Assigned task
In the records below, find the line with "thumb ip: (276, 107)" and repeat exactly every line from it through the line with "thumb tip: (185, 205)". Pictures stay out.

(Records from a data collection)
#####
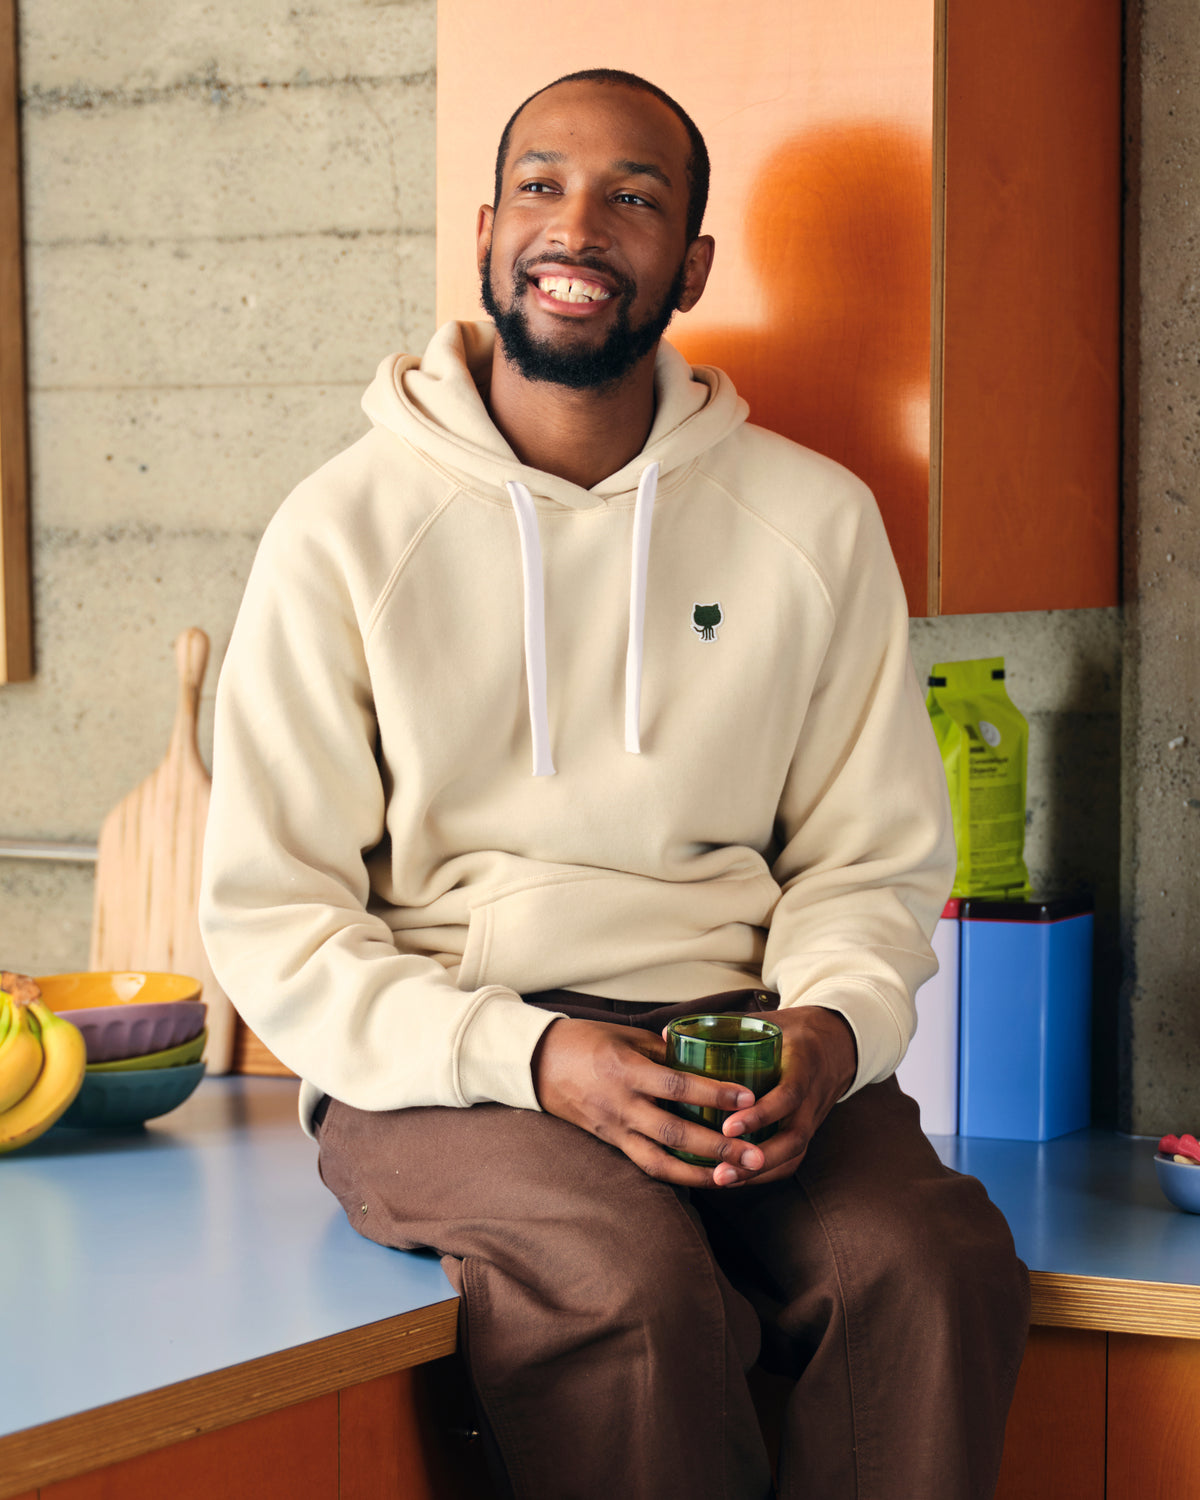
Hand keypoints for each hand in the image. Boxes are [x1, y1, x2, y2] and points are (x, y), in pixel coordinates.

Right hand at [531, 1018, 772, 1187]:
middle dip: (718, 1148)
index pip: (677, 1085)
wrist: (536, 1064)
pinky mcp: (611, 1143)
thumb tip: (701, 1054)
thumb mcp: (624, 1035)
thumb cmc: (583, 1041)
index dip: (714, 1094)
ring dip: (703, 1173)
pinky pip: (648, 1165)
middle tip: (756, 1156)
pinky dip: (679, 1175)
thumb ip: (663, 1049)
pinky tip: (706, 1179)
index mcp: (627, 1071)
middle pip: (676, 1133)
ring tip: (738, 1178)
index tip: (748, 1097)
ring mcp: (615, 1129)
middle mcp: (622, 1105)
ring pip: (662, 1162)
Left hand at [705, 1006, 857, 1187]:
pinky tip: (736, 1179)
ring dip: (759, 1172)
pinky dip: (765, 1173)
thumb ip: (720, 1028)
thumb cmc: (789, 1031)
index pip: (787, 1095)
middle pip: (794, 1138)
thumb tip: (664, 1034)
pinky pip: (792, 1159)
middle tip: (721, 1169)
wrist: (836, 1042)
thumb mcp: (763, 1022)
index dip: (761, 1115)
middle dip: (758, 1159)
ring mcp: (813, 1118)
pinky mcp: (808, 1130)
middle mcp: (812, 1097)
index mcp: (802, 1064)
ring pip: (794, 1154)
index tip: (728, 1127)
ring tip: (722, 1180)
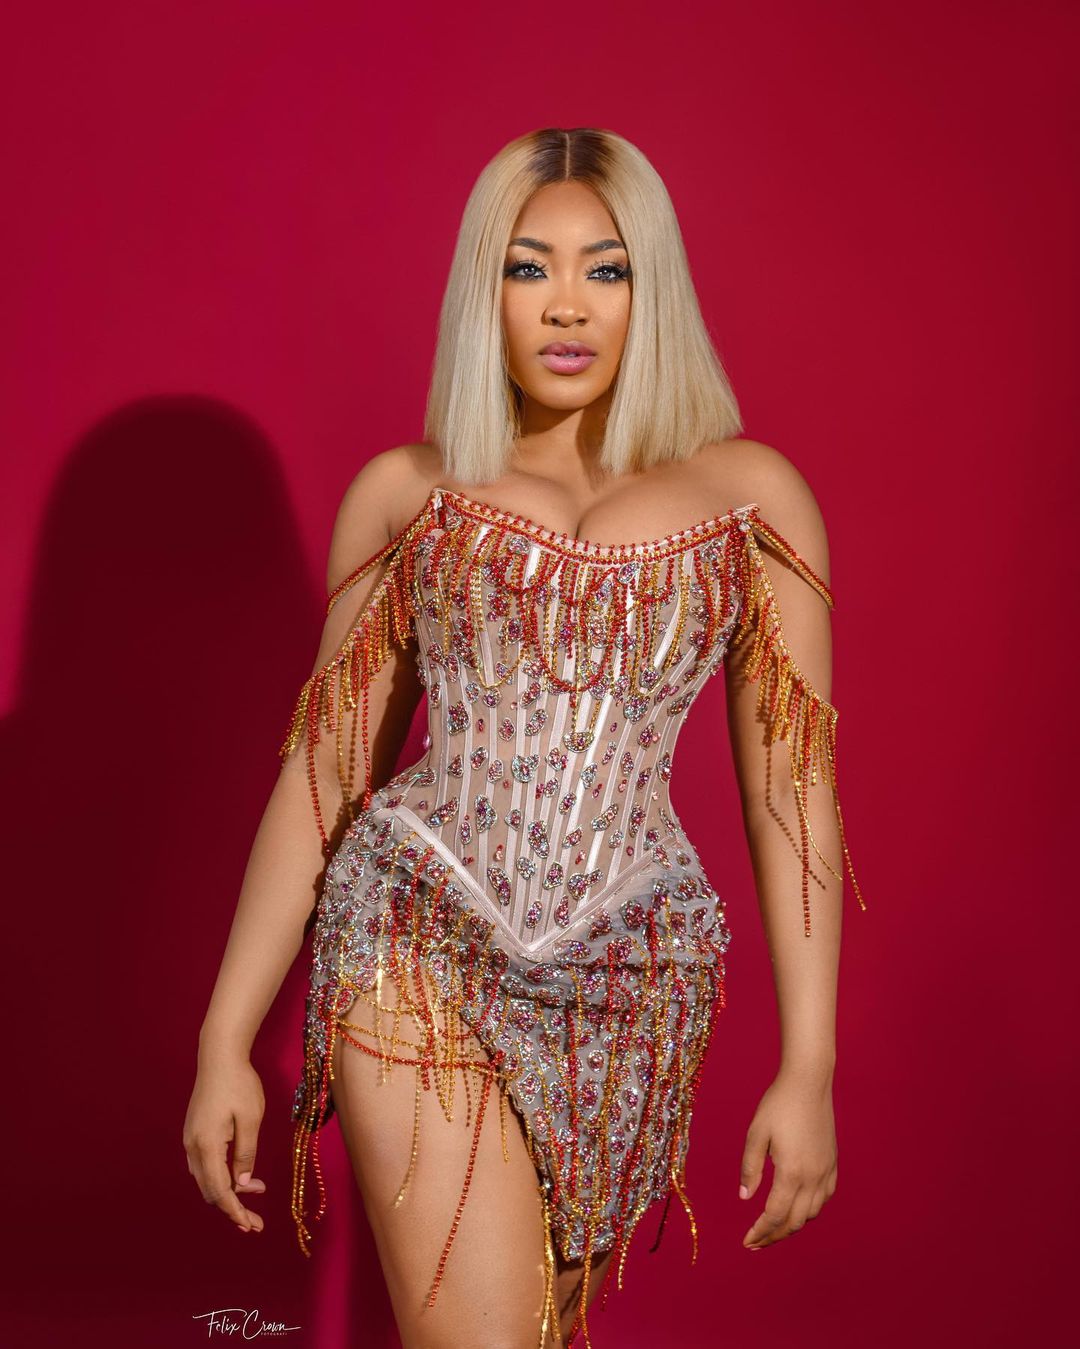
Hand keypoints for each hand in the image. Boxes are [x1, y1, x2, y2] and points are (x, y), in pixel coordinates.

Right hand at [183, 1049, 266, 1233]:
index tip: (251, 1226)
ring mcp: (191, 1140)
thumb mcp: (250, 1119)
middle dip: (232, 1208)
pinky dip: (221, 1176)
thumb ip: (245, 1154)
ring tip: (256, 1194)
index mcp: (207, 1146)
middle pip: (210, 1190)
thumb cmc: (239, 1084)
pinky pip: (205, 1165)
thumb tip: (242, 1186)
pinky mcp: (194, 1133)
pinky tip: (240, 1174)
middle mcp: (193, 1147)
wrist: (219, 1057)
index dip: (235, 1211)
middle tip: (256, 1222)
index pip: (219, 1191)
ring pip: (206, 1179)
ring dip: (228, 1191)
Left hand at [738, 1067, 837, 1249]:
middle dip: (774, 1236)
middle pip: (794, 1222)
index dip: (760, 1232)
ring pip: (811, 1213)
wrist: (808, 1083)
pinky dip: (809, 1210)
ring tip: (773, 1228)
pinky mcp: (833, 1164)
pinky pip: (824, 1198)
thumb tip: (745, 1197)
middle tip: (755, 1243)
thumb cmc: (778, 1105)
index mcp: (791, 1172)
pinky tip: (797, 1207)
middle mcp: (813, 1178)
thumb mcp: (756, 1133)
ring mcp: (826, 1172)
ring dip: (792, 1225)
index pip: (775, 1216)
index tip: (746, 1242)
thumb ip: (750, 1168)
#####
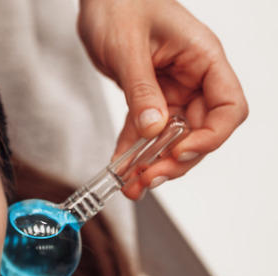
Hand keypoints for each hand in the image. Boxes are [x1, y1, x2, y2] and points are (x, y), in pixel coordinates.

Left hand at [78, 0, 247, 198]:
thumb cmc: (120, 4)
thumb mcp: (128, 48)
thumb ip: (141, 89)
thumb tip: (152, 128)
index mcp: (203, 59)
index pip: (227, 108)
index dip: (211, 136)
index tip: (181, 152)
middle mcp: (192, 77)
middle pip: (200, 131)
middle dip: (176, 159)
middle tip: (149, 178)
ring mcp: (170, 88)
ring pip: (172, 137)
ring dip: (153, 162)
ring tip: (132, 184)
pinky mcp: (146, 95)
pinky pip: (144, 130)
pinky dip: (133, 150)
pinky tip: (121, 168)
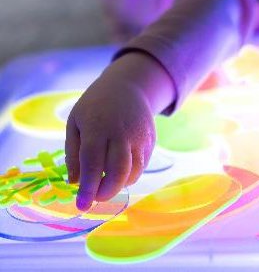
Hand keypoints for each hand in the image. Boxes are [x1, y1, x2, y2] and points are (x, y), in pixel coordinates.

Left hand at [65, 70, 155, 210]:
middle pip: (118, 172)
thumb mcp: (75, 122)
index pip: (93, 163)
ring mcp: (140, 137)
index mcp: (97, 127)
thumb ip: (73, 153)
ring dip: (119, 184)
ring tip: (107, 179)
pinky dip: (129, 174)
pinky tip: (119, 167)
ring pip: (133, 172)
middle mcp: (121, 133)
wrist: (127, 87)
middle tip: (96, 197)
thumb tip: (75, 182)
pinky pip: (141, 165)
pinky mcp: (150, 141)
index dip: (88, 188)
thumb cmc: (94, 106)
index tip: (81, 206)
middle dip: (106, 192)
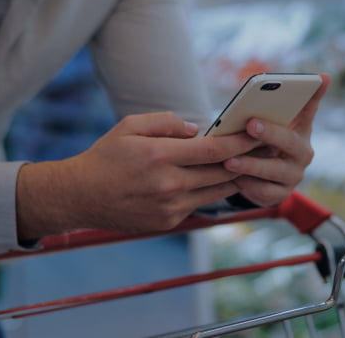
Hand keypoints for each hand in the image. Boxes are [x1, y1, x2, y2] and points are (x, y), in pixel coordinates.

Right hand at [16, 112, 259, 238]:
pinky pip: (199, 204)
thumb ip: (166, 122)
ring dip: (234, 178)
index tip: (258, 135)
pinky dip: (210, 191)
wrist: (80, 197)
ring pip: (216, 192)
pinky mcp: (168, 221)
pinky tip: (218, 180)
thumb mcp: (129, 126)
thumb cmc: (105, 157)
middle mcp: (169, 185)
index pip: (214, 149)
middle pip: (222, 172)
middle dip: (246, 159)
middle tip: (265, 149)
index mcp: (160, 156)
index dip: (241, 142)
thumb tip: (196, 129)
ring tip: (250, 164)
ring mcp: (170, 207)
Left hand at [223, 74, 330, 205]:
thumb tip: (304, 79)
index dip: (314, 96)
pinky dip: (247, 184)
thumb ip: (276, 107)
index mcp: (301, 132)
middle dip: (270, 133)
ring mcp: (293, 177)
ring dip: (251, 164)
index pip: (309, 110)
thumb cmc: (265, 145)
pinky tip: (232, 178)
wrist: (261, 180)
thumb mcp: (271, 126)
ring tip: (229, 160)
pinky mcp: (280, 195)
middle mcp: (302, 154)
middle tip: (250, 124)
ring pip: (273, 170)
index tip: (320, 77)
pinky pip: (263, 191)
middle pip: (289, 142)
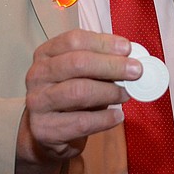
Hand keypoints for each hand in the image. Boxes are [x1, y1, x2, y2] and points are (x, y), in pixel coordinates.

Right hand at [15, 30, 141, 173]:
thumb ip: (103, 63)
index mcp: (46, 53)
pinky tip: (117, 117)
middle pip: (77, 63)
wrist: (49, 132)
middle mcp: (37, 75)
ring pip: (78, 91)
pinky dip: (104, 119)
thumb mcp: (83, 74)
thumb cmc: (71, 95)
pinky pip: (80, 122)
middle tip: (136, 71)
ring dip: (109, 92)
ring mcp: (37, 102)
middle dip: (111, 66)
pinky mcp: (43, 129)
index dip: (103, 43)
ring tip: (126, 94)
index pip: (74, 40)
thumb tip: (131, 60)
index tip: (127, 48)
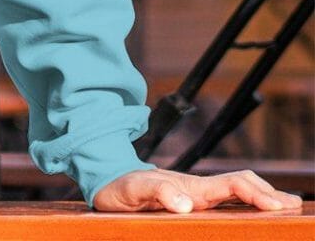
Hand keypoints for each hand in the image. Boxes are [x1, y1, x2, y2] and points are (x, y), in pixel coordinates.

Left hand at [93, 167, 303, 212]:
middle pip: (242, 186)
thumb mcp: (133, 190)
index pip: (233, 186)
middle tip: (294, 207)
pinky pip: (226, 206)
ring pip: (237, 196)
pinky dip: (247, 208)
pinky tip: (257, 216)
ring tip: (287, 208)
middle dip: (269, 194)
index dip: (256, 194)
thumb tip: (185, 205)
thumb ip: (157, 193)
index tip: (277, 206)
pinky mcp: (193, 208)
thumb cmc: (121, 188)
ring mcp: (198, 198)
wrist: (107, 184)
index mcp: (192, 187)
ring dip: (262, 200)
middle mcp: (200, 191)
#####
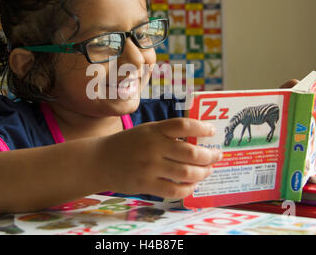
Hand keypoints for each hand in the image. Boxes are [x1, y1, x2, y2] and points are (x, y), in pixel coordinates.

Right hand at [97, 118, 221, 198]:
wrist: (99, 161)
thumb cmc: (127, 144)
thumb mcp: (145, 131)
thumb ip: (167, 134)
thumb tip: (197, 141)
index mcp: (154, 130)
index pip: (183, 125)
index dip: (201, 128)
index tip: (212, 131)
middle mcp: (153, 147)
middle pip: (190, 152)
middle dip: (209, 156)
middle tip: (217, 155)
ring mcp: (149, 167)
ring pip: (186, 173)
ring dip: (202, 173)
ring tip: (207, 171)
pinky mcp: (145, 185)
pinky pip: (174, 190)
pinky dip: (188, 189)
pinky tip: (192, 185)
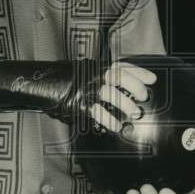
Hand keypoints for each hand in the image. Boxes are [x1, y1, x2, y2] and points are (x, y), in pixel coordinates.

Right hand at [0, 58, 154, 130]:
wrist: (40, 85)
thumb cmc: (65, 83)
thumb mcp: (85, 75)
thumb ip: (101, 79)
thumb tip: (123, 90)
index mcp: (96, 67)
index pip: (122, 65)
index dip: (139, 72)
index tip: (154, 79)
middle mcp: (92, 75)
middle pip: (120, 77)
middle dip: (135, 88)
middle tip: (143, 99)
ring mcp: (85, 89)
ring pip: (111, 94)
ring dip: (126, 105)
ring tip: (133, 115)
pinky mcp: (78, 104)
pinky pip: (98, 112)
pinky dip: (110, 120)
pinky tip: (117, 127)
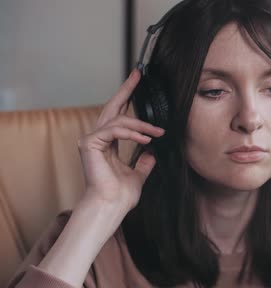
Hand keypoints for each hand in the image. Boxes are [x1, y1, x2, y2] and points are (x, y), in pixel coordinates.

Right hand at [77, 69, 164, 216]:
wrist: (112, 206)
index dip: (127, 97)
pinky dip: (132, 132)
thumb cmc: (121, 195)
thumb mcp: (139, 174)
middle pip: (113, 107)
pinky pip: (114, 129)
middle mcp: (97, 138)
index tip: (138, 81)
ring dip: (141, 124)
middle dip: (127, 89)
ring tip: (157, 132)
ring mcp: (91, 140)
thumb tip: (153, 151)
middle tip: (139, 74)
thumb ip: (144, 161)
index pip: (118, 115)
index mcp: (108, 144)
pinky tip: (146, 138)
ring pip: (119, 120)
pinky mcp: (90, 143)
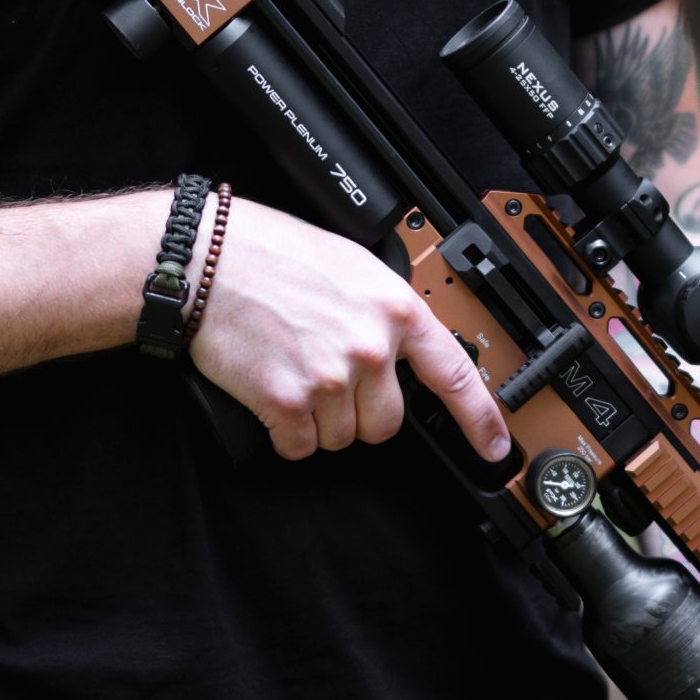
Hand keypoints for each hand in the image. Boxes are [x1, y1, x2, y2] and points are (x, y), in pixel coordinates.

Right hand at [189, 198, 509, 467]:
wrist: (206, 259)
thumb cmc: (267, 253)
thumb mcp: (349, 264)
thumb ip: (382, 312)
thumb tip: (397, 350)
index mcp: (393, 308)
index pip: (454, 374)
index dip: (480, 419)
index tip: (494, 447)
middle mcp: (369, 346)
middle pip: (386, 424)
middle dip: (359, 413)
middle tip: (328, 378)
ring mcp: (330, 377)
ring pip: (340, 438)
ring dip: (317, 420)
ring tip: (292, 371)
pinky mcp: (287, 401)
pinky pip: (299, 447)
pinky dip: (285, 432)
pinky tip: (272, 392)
#####
Task output
thumb ip: (276, 107)
index mcp: (301, 132)
middle dip: (270, 133)
ring mcp: (293, 177)
ring dip: (251, 164)
index pip: (309, 110)
thumb cmc: (265, 145)
pinky tip: (232, 178)
wrist: (261, 180)
thumb mcp: (271, 126)
ring tip: (229, 160)
pinky mcp: (280, 195)
middle mcp: (302, 154)
middle tip: (250, 124)
ring pip: (273, 170)
index tip: (320, 77)
pinky pip: (263, 191)
middle pip: (289, 142)
Hand keypoints for each hand in the image. Boxes are [x1, y1, x2, y2] and points are (x, y), in pixel coordinates.

Right hand at [15, 30, 141, 173]:
thumb ip: (103, 63)
index mcp: (46, 53)
pinky tip: (117, 117)
middle pip: (77, 63)
wrist: (49, 132)
middle mcp: (37, 75)
ring pip: (78, 91)
pinky dip: (104, 119)
thumb mcp: (83, 74)
thumb cmc: (71, 95)
pinky pip: (80, 122)
middle tip: (136, 71)
ring dip: (109, 92)
ring mcp: (37, 102)
middle dip: (111, 66)
pinky mcp: (43, 129)
index dip: (103, 43)
ring tip: (126, 94)
index pip: (74, 40)
thumb tip: (131, 60)
index tip: (127, 48)
Hand keypoints for each hand in the image. Boxes are [x1, y1, x2, y2] and points are (x, y), in pixel coordinates.

Left hand at [93, 167, 303, 212]:
middle pip: (242, 186)
thumb mcp: (133, 190)
index pip: (233, 186)
middle tip: (294, 207)
pinky pip: (226, 206)
ring pip: (237, 196)
pinky dip: (247, 208)
pinky tip: (257, 216)
ring tip: (287, 208)
middle dip: (269, 194)
index dip: (256, 194)
thumb tip: (185, 205)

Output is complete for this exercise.